In a nearly full page and in the New York Times, the Chicago exchange trumpeted "Competition. It's what we face every day on our trading floor. Now we're getting some from outside. We can't wait."

However, they will have to wait. The New York Exchange's debut has been slowed because of the Nelson Bunker Hunt silver bust. According to sources in both New York and Chicago, the Commodities Futures Trading Commission (CFTC) has postponed its decision on whether or not to allow NYFFE (pronounced knife) to begin trading. Now, the CFTC will take up the foreign-currency contracts at the end of May and will not get to the interest-rate future until June at the earliest, a source at the CFTC says.

Although CFTC officials deny that the Hunt case has affected its normal business, one 10-year veteran in Chicago disagrees, noting the Hunt case "has put more pressure on the CFTC. The staff had to start writing papers for the commissioners on margin, squeezes, silver, and other things."
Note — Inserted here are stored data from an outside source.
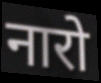
नारो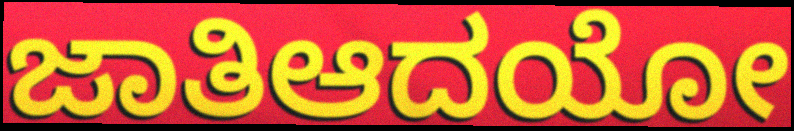
ಜಾತಿಆದಯೋ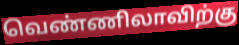
வெண்ணிலாவிற்கு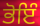
ਭੋਇੰ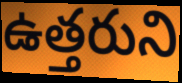
ఉత్తరునిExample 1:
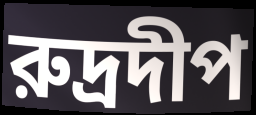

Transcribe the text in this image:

রুদ্রদীপ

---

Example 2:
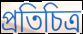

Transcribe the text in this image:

প্রতিচিত্র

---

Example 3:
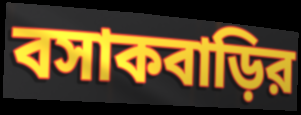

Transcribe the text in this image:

বসাকবাড়ির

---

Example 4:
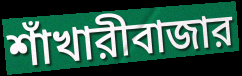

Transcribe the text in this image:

শাঁখারীবাজার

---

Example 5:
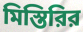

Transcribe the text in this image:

মিস্তিরির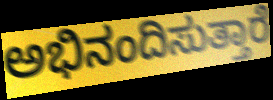
ಅಭಿನಂದಿಸುತ್ತಾರೆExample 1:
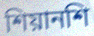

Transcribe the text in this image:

শিয়ানশি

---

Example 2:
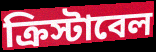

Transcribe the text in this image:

ক্রিস্টাবেল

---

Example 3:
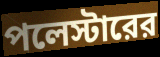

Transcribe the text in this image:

পলেস্টারের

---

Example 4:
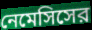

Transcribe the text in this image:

নেমেসিসের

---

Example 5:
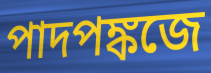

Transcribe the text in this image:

পাদপঙ্কজে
NYFFE officials says they are not worried about the delay. "If we don't begin in May, we'll start in June," says John Phelan, the chairman of the exchange.

When the exchange does open, it will be basically a carbon copy of the Chicago exchanges. There, trading is done in Treasury bills, Treasury bonds (on the Chicago Board of Trade), "Ginnie Mae" (Government National Mortgage Association), or mortgage- backed government securities as well as five basic currencies. In future trading on these exchanges, buyers of contracts are speculating on the future direction of either interest rates or currencies. Thus, if an individual expected interest rates to go down, he or she would purchase a contract to buy Treasury bills for delivery at a future date, locking in the current interest rate.
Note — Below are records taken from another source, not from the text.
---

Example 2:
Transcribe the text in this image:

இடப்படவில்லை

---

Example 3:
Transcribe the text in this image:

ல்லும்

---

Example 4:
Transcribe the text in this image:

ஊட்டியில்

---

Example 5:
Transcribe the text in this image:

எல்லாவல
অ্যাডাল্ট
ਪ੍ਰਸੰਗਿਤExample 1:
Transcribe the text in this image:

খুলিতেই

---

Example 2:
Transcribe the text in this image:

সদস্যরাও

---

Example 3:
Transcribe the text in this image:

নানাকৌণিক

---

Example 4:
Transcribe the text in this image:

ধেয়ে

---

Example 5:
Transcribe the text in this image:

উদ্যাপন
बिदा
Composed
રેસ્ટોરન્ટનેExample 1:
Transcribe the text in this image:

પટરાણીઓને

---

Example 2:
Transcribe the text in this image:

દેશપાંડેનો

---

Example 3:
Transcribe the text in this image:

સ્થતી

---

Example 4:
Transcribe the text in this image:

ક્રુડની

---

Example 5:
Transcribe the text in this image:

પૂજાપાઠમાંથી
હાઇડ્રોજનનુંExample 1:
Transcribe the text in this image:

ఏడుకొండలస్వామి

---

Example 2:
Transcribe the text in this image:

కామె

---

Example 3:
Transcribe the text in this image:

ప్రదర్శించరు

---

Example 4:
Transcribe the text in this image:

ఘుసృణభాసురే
These markets are particularly helpful to financial institutions who normally would have large inventories of government securities. In this way, they are able to utilize the exchange to hedge against losses in their inventories due to normal fluctuations.
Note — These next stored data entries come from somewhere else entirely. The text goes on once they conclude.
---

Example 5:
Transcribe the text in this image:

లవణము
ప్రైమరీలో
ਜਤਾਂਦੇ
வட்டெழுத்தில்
For Example, if Merrill Lynch & Co. held $1 billion in government securities in its inventory to sell to customers, it could sell $1 billion in contracts on the exchanges. Thus, if interest rates were to rise, and the value of the securities were to decline, Merrill Lynch would be protected from a loss.

Because the financial futures exchanges help protect institutions from such losses, there has been an interest in them all over the world. The Toronto Stock Exchange is considering beginning such a move and the London Stock Exchange has established a committee to explore opening such an exchange. Only a few weeks ago a financial futures exchange opened in Sydney, Australia. "The pattern is emerging," says Alexander McCullam, vice- president for public affairs at the International Monetary Market (IMM), part of the Chicago Merc.

However, opening a financial futures exchange does not necessarily mean overnight success. Officials at the American Stock Exchange's Commodity Exchange (ACE) have learned that, since there has been little interest in the Amex unit. In fact, ACE is in the process of negotiating a merger with the NYSE unit.

Mr. Phelan, of the NYFFE, says his unit will succeed where the Amex failed because "we're going to put a lot more effort into it." Currently, the NYSE is making a study of ACE's problems. "It's a study, not a postmortem," he stresses.

The NYFFE is also putting out a considerable amount of money to ensure that it educates both its members and the investing public. Some $1.5 million is budgeted this year for education. The exhange also is capitalized at $22 million. So far some members have joined, including a number of Chicago-based firms. However, an IMM spokesman says they have bought seats in New York mainly as investments. Several banks, including Republic National bank, Llyod's Bank International, the French bank CIC, and at least two Chicago banks have joined the New York Exchange.